“I am 50 and I have three daughters who all went to university. The youngest is 18 and has just started her first year and is living in student accommodations in London. In this Covid-world, I know being a student is different than the experiences of my older daughters…
My youngest doesn’t like drinking or being out late – so she hasn’t gone out with new people even when invited. She keeps herself to herself and doesn’t really involve herself with her new flat mates – all her own choice though. All the teaching is online. She has been in London for several weeks so far and has come home every weekend.
Here is my problem: my husband and I have scrimped and saved to fund each child through university. We live in a small three bed, rented house and have for 10 years. The girls always had the largest rooms. Our bedroom was always a tiny box room that only fits our bed. I hang my clothes in the bathroom and my husband keeps his under the bed in a bag.
Anyway, a few weeks ago we started decorating the biggest bedroom. This was my youngest daughter’s (and since her older sister left she has had it to herself for three years) and all the girls always knew that once everyone left home we would change bedrooms and my husband and I would finally have a proper bedroom.

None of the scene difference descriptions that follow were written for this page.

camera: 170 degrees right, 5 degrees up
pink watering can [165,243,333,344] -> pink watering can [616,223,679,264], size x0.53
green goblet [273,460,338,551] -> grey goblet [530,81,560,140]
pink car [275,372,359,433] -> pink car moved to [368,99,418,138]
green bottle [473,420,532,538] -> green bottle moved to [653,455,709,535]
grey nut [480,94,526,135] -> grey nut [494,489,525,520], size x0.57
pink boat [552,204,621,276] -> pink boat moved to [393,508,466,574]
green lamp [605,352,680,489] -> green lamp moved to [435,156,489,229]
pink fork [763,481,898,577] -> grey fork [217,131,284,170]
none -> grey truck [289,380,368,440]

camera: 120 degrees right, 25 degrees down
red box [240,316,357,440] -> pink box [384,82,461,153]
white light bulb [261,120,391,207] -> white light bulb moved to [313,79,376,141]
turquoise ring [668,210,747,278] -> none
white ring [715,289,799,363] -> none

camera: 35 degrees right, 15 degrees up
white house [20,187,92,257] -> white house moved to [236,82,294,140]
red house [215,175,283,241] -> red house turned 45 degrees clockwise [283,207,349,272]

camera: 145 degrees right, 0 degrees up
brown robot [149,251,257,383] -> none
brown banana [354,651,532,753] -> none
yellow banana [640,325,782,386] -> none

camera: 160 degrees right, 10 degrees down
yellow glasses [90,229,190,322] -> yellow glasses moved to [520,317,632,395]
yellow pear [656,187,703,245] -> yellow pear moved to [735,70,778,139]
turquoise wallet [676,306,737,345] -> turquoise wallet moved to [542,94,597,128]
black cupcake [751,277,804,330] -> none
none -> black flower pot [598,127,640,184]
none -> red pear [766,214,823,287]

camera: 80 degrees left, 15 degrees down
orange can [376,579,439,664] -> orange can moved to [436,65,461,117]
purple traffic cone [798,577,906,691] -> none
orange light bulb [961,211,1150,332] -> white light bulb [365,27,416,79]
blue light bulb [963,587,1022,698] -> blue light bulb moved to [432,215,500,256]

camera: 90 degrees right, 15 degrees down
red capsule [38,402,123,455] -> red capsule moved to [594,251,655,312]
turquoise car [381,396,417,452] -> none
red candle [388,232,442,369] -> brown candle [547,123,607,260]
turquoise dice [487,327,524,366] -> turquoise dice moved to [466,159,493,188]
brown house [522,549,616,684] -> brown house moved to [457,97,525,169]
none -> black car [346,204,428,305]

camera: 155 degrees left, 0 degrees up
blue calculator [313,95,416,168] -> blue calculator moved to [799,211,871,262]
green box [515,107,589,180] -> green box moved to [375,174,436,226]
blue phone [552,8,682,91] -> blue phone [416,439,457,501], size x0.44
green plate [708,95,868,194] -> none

My daughter arrived home this weekend and was VERY angry that she wasn’t able to sleep in ‘her’ room because the furniture was moved and the walls were half painted. We had another bedroom that she could’ve used but she said it wasn’t good enough. She immediately packed her things and left to go and stay with her boyfriend.
Are we doing the wrong thing? She can still come home, but will need to sleep in a different room. My husband and I feel like it is our time now and we deserve to have a proper room to sleep in finally. Are we wrong? Thank you.” -Anonymous.